Personal information
- National team: Belgium
- Born: 21 January 1988 (age 38) Neerpelt, Belgium
- Height: 2.00 m (6 ft 7 in)
- Weight: 89 kg (196 lb)

Sport
- Sport: Swimming
- Strokes: Freestyle
- Club: Brabo Antwerp
- Coach: Ronald Gaastra

Medal record
Men's swimming
Representing Belgium
Olympic Games
| Silver medal – second place | 2016 Rio de Janeiro | 100 m freestyle |
European Championships (LC)
| Silver medal – second place | 2016 London | 4×200 m freestyle |
| Bronze medal – third place | 2014 Berlin | 4×200 m freestyle |
| Bronze medal – third place | 2016 London | 4×100 m freestyle |
European Championships (SC)
| Silver medal – second place | 2012 Chartres | 200 m freestyle |
| Silver medal – second place | 2015 Netanya | 100 m freestyle |
| Silver medal – second place | 2015 Netanya | 200 m freestyle |
| Silver medal – second place | 2017 Copenhagen | 100 m freestyle |
| Bronze medal – third place | 2012 Chartres | 4×50 m freestyle |
| Bronze medal – third place | 2013 Herning | 4×50 m freestyle |

= Pieter Timmers =

Belgian swimmer

Pieter Timmers (born 21 January 1988) is a Belgian retired competitive swimmer who specialized in sprint freestyle events. He won the silver medal in the 100 meter freestyle at the 2016 Olympics. Timmers currently holds nine Belgian records, and seven national titles in long and short course freestyle (50, 100, and 200). Timmers is a resident athlete for Brabo Antwerp, and trains under his personal coach Ronald Gaastra. He stands 2.00 m, and weighs 89 kg. He ended his career in Budapest in the second season of the International Swimming League in 2020.

==Career==
Timmers qualified for three swimming events at the 2012 Summer Olympics in London, by clearing a FINA B-standard entry time of 48.92 (100 m freestyle) from the Belgian Championships in Antwerp, just a 0.10-second deficit from an A-cut and a Belgian record held by Yoris Grandjean. He also teamed up with Dieter Dekoninck, Emmanuel Vanluchene, and Jasper Aerents in the 4 × 100 m freestyle relay. Swimming the anchor leg, Timmers recorded a fastest split of 48.18, but the Belgian team rounded out the finale to last place in 3:14.40.

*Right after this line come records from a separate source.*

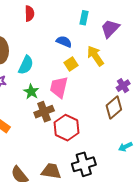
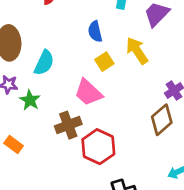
blue semicircle: (64, 42) -> (95, 31), turned -126
pink trapezoid: (59, 87) -> (88, 92), turned -60
green star: (31, 92) -> (30, 100), moved

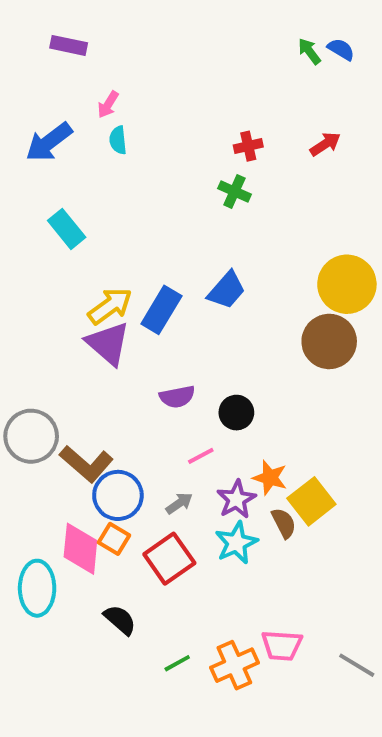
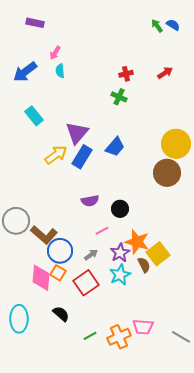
purple triangle: (108, 343) -> (77, 133), moved, turned 30
orange star: (270, 478) -> (137, 242), size x1.4
cyan ellipse: (37, 588) -> (19, 319), moved

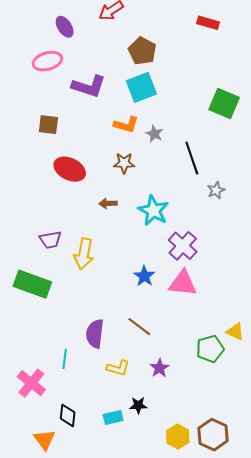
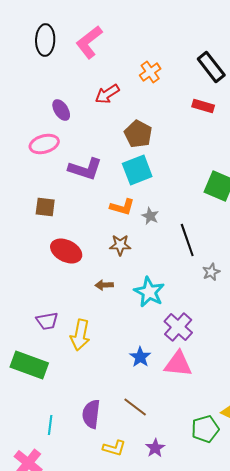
cyan line: (65, 359) -> (50, 425), moved

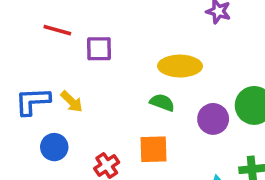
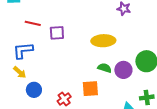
blue L-shape: (33, 101) -> (23, 50), moved
yellow arrow: (72, 102) -> (20, 72), moved
green semicircle: (162, 103) -> (105, 68), moved

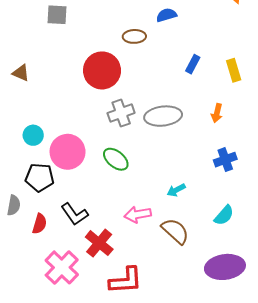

On the fourth day of the Games, Timmers competed in two events with 90 minutes in between. In the 100 m freestyle, he won the seventh heat, which included two-time Olympic champion Yannick Agnel of France. Swimming in lane eight, he blasted a new Belgian record of 48.54 to pick up a matching sixth seed with Cayman Islands' Brett Fraser from the preliminary heats. Followed by the evening session, Timmers fell short in his bid for the final, as he matched a twelfth-place finish with Australia's James Roberts in his semifinal run, outside a record time of 48.57. Timmers placed twelfth as a member of the Belgian team in the 4 × 200 m freestyle relay. Teaming with Dekoninck, Louis Croenen, and Glenn Surgeloose, Timmers anchored the race with a split of 1:48.28 to set a Belgian record of 7:14.44 in the heats.

At the 2012 European Short Course Swimming Championships in Chartres, France, Timmers earned his first two career medals in an international competition. In the 200 m freestyle, he touched second behind Agnel with a new short-course Belgian record of 1:43.08. Timmers also solidified his Belgian team (Vanluchene, Grandjean, and Aerents) with a bronze in the 4×50 m freestyle relay, posting a time of 1:25.60.

At the 2016 Olympics Timmers won the silver medal in the men's 100 m freestyle. He finished with a time of 47.80, breaking his own Belgian Record and was awarded with a silver medal. He also swam the 4 × 100 m relay to a 6th place in a new Belgian Record, and the Belgian team finished 8th in the 4 × 200 m freestyle relay.

=== International Swimming League ===
In 2019 Timmers was member of the 2019 International Swimming League representing Team Iron. In 2020 he joined the New York Breakers and ended his career with a 4 × 100 m freestyle mixed relay in Budapest.